## Brief:
How many lines in the data below contain the word "mwingi"? Reply with the number alone.

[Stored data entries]
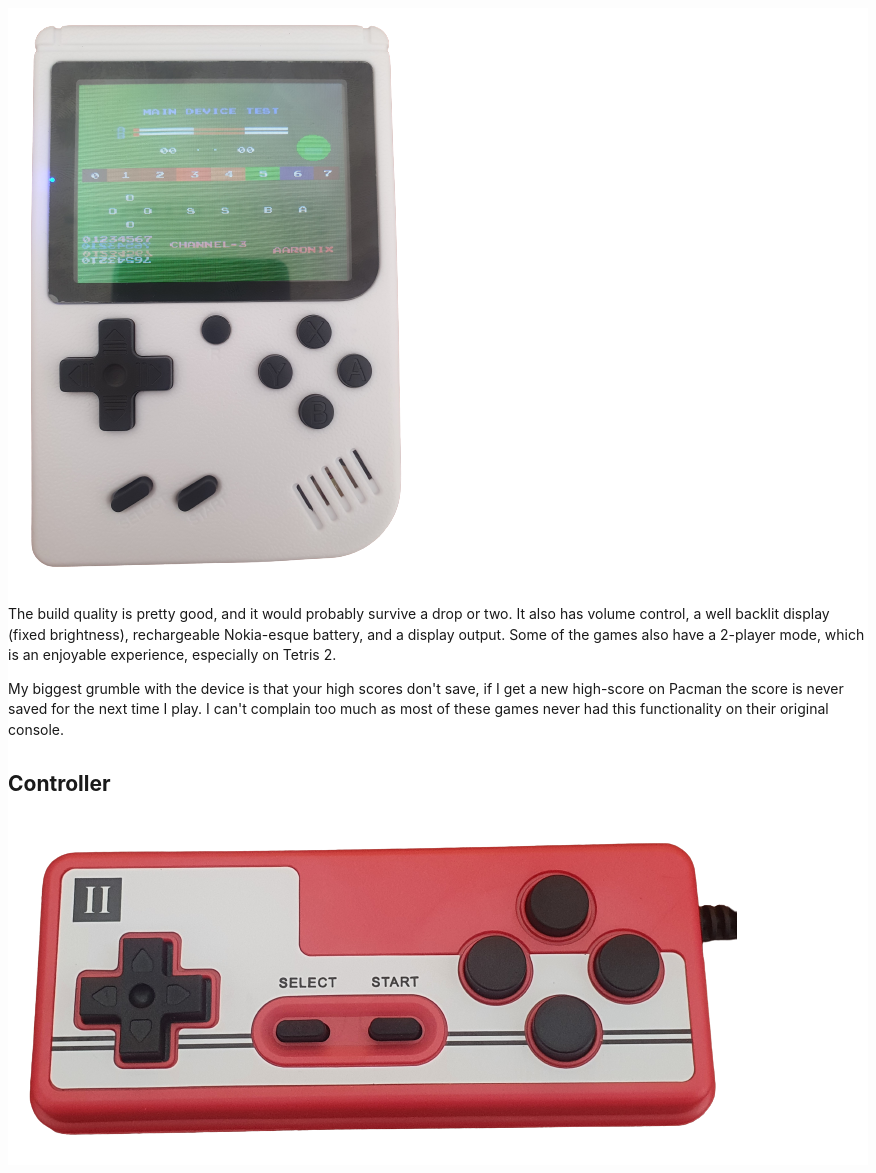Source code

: ![debug.jpg](/assets/images/cheap_console_teardown/debug.png)

The build quality is pretty good, and it would probably survive a drop or two. It also has volume control, a well backlit display (fixed brightness), rechargeable Nokia-esque battery, and a display output. Some of the games also have a 2-player mode, which is an enjoyable experience, especially on Tetris 2.

My biggest grumble with the device is that your high scores don't save, if I get a new high-score on Pacman the score is never saved for the next time I play. I can't complain too much as most of these games never had this functionality on their original console.

## Controller

![controller.jpg](/assets/images/cheap_console_teardown/controller.png)
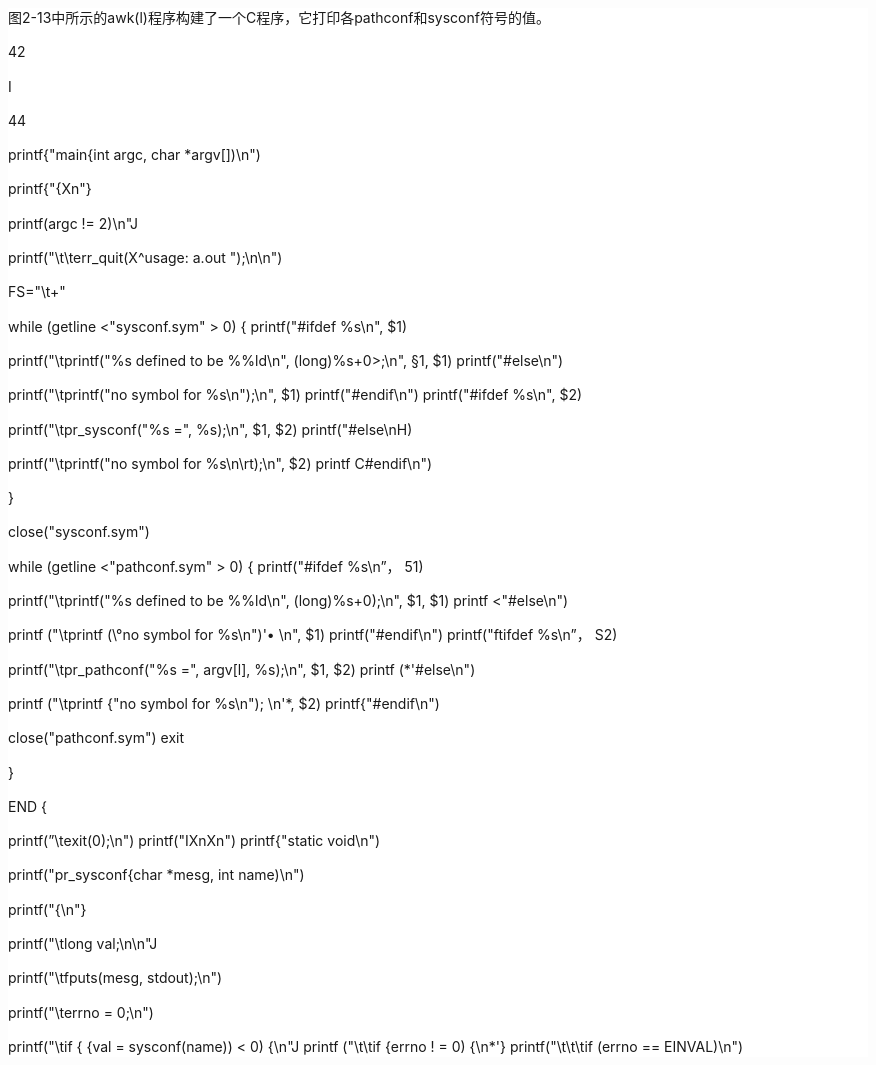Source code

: 图2-13中所示的awk(l)程序构建了一个C程序，它打印各pathconf和sysconf符号的值。

42

I

44



printf{"main{int argc, char *argv[])\n")

printf{"{Xn"}

printf(argc != 2)\n"J

printf("\t\terr_quit(X^usage: a.out <dirname>\");\n\n")

FS="\t+"

while (getline <"sysconf.sym" > 0) { printf("#ifdef %s\n", $1)

printf("\tprintf(\"%s defined to be %%ld\\n\", (long)%s+0>;\n", §1, $1) printf("#else\n")

printf("\tprintf(\"no symbol for %s\\n\");\n", $1) printf("#endif\n") printf("#ifdef %s\n", $2)

printf("\tpr_sysconf(\"%s =\", %s);\n", $1, $2) printf("#else\nH)

printf("\tprintf(\"no symbol for %s\\n\rt);\n", $2) printf C#endif\n")

}

close("sysconf.sym")

while (getline <"pathconf.sym" > 0) { printf("#ifdef %s\n”， 51)

printf("\tprintf(\"%s defined to be %%ld\\n\", (long)%s+0);\n", $1, $1) printf <"#else\n")

printf ("\tprintf (\°no symbol for %s\\n\")'• \n", $1) printf("#endif\n") printf("ftifdef %s\n”， S2)

printf("\tpr_pathconf(\"%s =\", argv[l], %s);\n", $1, $2) printf (*'#else\n")

printf ("\tprintf {\"no symbol for %s\\n\"); \n'*, $2) printf{"#endif\n")

close("pathconf.sym") exit

}

END {

printf(”\texit(0);\n") printf("IXnXn") printf{"static void\n")

printf("pr_sysconf{char *mesg, int name)\n")

printf("{\n"}

printf("\tlong val;\n\n"J

printf("\tfputs(mesg, stdout);\n")

printf("\terrno = 0;\n")

printf("\tif { {val = sysconf(name)) < 0) {\n"J printf ("\t\tif {errno ! = 0) {\n*'} printf("\t\t\tif (errno == EINVAL)\n")

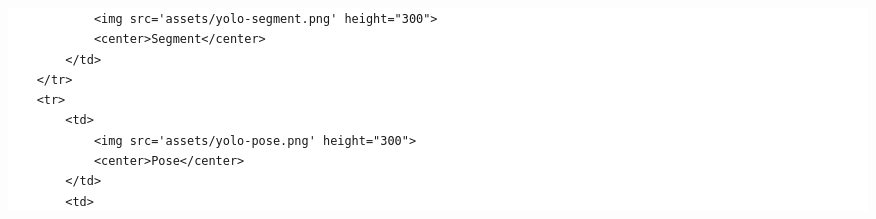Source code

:                 <img src='assets/yolo-segment.png' height="300">
                <center>Segment</center>
            </td>
        </tr>
        <tr>
            <td>
                <img src='assets/yolo-pose.png' height="300">
                <center>Pose</center>
            </td>
            <td>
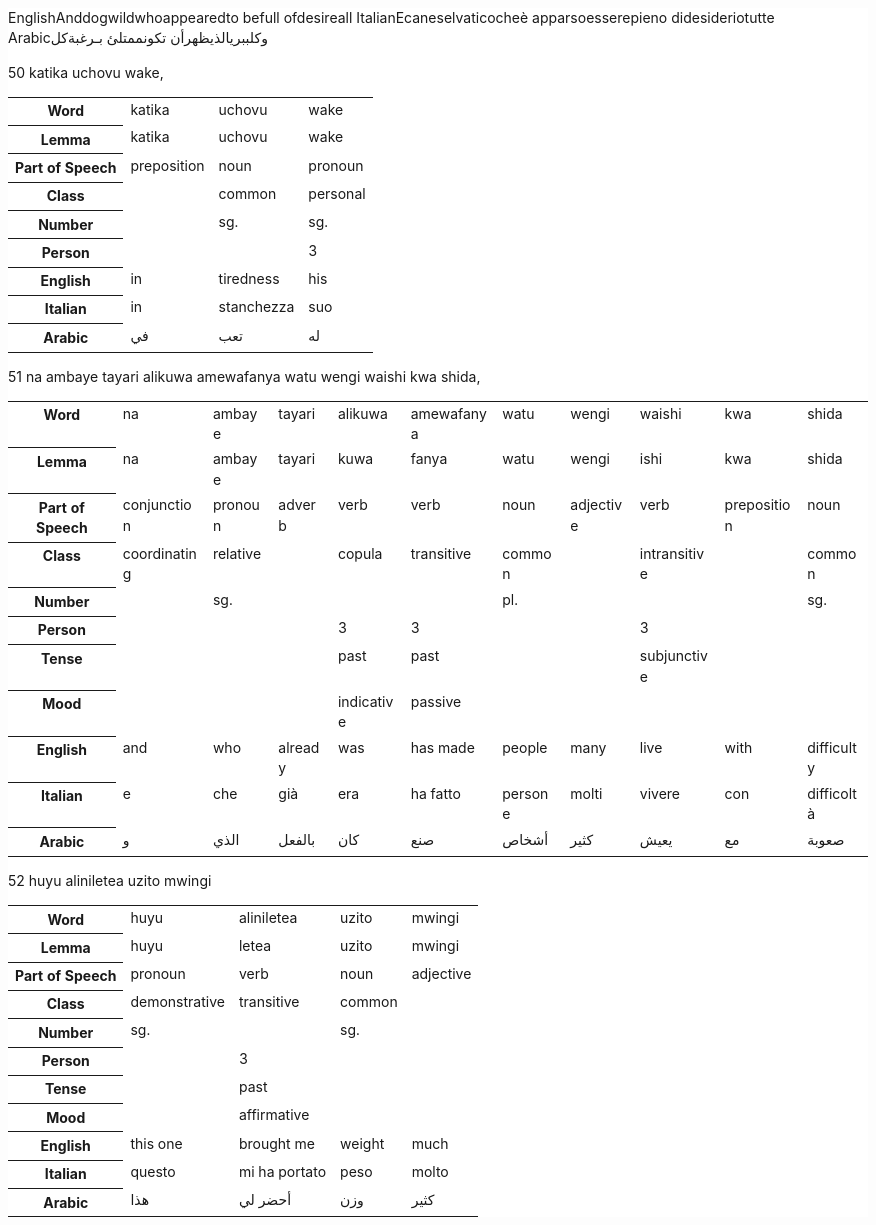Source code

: <tr><th>English</th><td>And</td><td>dog</td><td>wild</td><td>who</td><td>appeared</td><td>to be</td><td>full of</td><td>desire</td><td>all</td></tr>
<tr><th>Italian</th><td>E</td><td>cane</td><td>selvatico</td><td>che</td><td>è apparso</td><td>essere</td><td>pieno di</td><td>desiderio</td><td>tutte</td></tr>
<tr><th>Arabic</th><td>و</td><td>كلب</td><td>بري</td><td>الذي</td><td>ظهر</td><td>أن تكون</td><td>ممتلئ بـ</td><td>رغبة</td><td>كل</td></tr>
</table>

50 katika uchovu wake,

<table>
<tr><th>Word</th><td>katika</td><td>uchovu</td><td>wake</td></tr>
<tr><th>Lemma</th><td>katika</td><td>uchovu</td><td>wake</td></tr>
<tr><th>Part of Speech</th><td>preposition</td><td>noun</td><td>pronoun</td></tr>
<tr><th>Class</th><td></td><td>common</td><td>personal</td></tr>
<tr><th>Number</th><td></td><td>sg.</td><td>sg.</td></tr>
<tr><th>Person</th><td></td><td></td><td>3</td></tr>
<tr><th>English</th><td>in</td><td>tiredness</td><td>his</td></tr>
<tr><th>Italian</th><td>in</td><td>stanchezza</td><td>suo</td></tr>
<tr><th>Arabic</th><td>في</td><td>تعب</td><td>له</td></tr>
</table>

51 na ambaye tayari alikuwa amewafanya watu wengi waishi kwa shida,

<table>
<tr><th>Word</th><td>na</td><td>ambaye</td><td>tayari</td><td>alikuwa</td><td>amewafanya</td><td>watu</td><td>wengi</td><td>waishi</td><td>kwa</td><td>shida</td></tr>
<tr><th>Lemma</th><td>na</td><td>ambaye</td><td>tayari</td><td>kuwa</td><td>fanya</td><td>watu</td><td>wengi</td><td>ishi</td><td>kwa</td><td>shida</td></tr>
<tr><th>Part of Speech</th><td>conjunction</td><td>pronoun</td><td>adverb</td><td>verb</td><td>verb</td><td>noun</td><td>adjective</td><td>verb</td><td>preposition</td><td>noun</td></tr>
<tr><th>Class</th><td>coordinating</td><td>relative</td><td></td><td>copula</td><td>transitive</td><td>common</td><td></td><td>intransitive</td><td></td><td>common</td></tr>
<tr><th>Number</th><td></td><td>sg.</td><td></td><td></td><td></td><td>pl.</td><td></td><td></td><td></td><td>sg.</td></tr>
<tr><th>Person</th><td></td><td></td><td></td><td>3</td><td>3</td><td></td><td></td><td>3</td><td></td><td></td></tr>
<tr><th>Tense</th><td></td><td></td><td></td><td>past</td><td>past</td><td></td><td></td><td>subjunctive</td><td></td><td></td></tr>
<tr><th>Mood</th><td></td><td></td><td></td><td>indicative</td><td>passive</td><td></td><td></td><td></td><td></td><td></td></tr>
<tr><th>English</th><td>and</td><td>who</td><td>already</td><td>was</td><td>has made</td><td>people</td><td>many</td><td>live</td><td>with</td><td>difficulty</td></tr>
<tr><th>Italian</th><td>e</td><td>che</td><td>già</td><td>era</td><td>ha fatto</td><td>persone</td><td>molti</td><td>vivere</td><td>con</td><td>difficoltà</td></tr>
<tr><th>Arabic</th><td>و</td><td>الذي</td><td>بالفعل</td><td>كان</td><td>صنع</td><td>أشخاص</td><td>كثير</td><td>يعيش</td><td>مع</td><td>صعوبة</td></tr>
</table>

52 huyu aliniletea uzito mwingi

<table>
<tr><th>Word</th><td>huyu</td><td>aliniletea</td><td>uzito</td><td>mwingi</td></tr>
<tr><th>Lemma</th><td>huyu</td><td>letea</td><td>uzito</td><td>mwingi</td></tr>
<tr><th>Part of Speech</th><td>pronoun</td><td>verb</td><td>noun</td><td>adjective</td></tr>
<tr><th>Class</th><td>demonstrative</td><td>transitive</td><td>common</td><td></td></tr>
<tr><th>Number</th><td>sg.</td><td></td><td>sg.</td><td></td></tr>
<tr><th>Person</th><td></td><td>3</td><td></td><td></td></tr>
<tr><th>Tense</th><td></td><td>past</td><td></td><td></td></tr>
<tr><th>Mood</th><td></td><td>affirmative</td><td></td><td></td></tr>
<tr><th>English</th><td>this one</td><td>brought me</td><td>weight</td><td>much</td></tr>
<tr><th>Italian</th><td>questo</td><td>mi ha portato</td><td>peso</td><td>molto</td></tr>
<tr><th>Arabic</th><td>هذا</td><td>أحضر لي</td><td>وزن</td><td>كثير</td></tr>
</table>
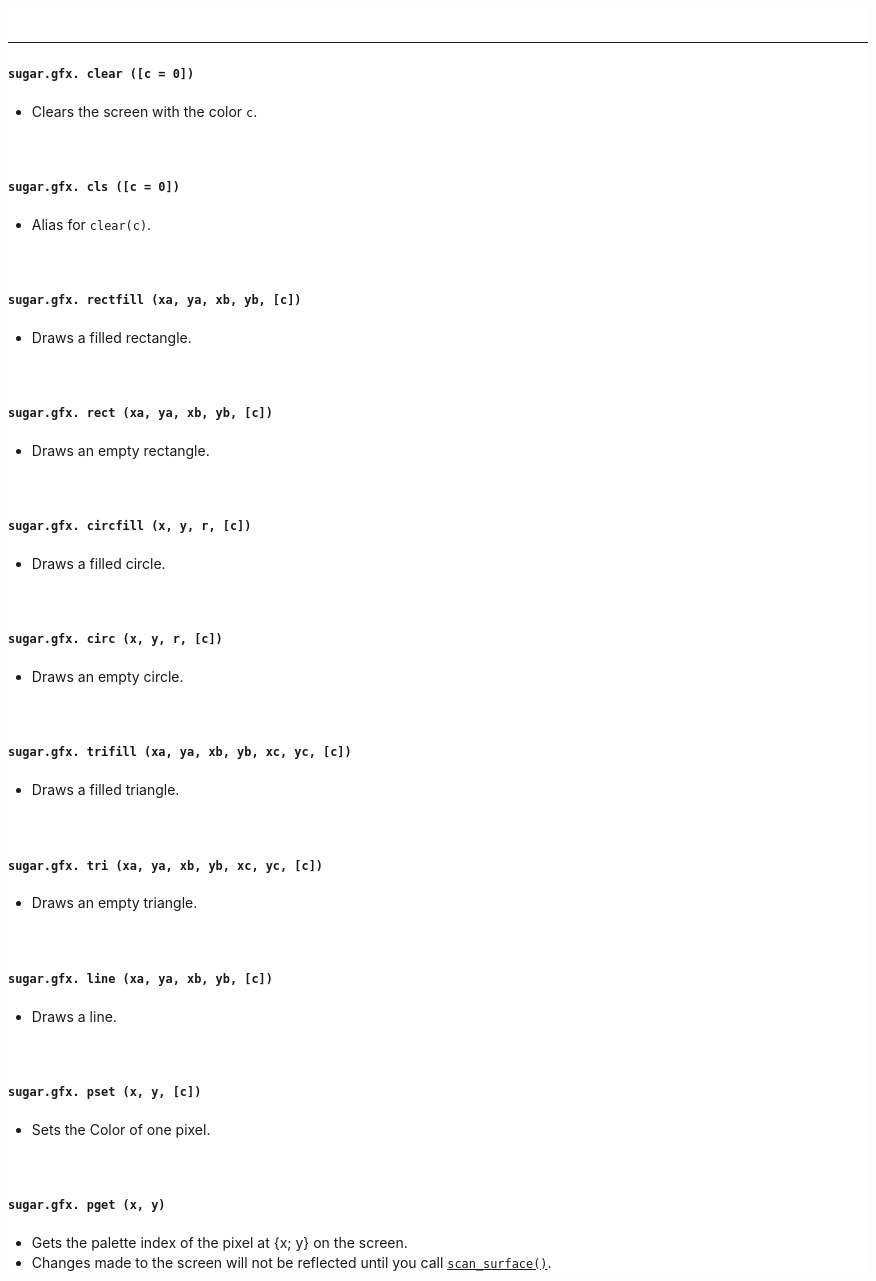 &#8202;

---

#### `sugar.gfx. clear ([c = 0])`
- Clears the screen with the color `c`.

&#8202;

#### `sugar.gfx. cls ([c = 0])`
- Alias for `clear(c)`.

&#8202;

#### `sugar.gfx. rectfill (xa, ya, xb, yb, [c])`
- Draws a filled rectangle.

&#8202;

#### `sugar.gfx. rect (xa, ya, xb, yb, [c])`
- Draws an empty rectangle.

&#8202;

#### `sugar.gfx. circfill (x, y, r, [c])`
- Draws a filled circle.

&#8202;

#### `sugar.gfx. circ (x, y, r, [c])`
- Draws an empty circle.

&#8202;

#### `sugar.gfx. trifill (xa, ya, xb, yb, xc, yc, [c])`
- Draws a filled triangle.

&#8202;

#### `sugar.gfx. tri (xa, ya, xb, yb, xc, yc, [c])`
- Draws an empty triangle.

&#8202;

#### `sugar.gfx. line (xa, ya, xb, yb, [c])`
- Draws a line.

&#8202;

#### `sugar.gfx. pset (x, y, [c])`
- Sets the Color of one pixel.

&#8202;

#### `sugar.gfx. pget (x, y)`
- Gets the palette index of the pixel at {x; y} on the screen.
- Changes made to the screen will not be reflected until you call [`scan_surface()`](#sugargfx-scan_surface-surf_key).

## Answer section:
3